Problem to solve: Although the entries contain pictures, the copy should hold only their exact text.

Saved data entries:

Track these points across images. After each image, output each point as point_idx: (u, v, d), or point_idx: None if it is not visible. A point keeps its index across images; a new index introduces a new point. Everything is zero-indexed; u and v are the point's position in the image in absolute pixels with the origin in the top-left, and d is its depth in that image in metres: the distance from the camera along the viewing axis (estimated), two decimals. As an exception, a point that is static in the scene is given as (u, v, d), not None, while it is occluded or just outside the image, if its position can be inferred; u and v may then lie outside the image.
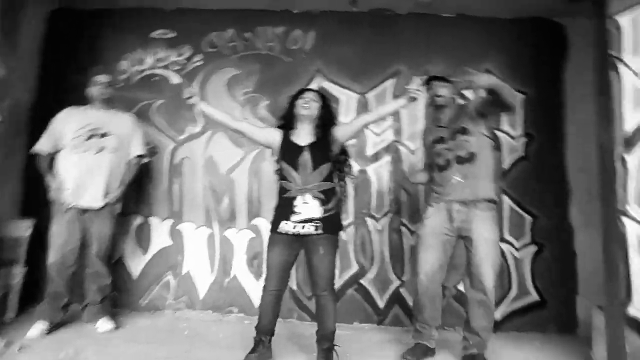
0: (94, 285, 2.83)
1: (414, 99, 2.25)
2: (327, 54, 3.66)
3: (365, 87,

The completed task:
Track these points across images. After each image, output each point as point_idx: (u, v, d), or point_idx: None if it is not visible. A point keeps its index across images; a new index introduces a new point. Everything is zero-indexed; u and v are the point's position in the image in absolute pixels with the origin in the top-left, and d is its depth in that image in metres: the distance from the camera along the viewing axis (estimated), two decimals. As an exception, a point that is static in the scene is given as (u, v, d), not None, while it is occluded or just outside the image, if its position can be inferred; u and v may then lie outside the image.
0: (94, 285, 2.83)
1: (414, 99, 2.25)
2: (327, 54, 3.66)
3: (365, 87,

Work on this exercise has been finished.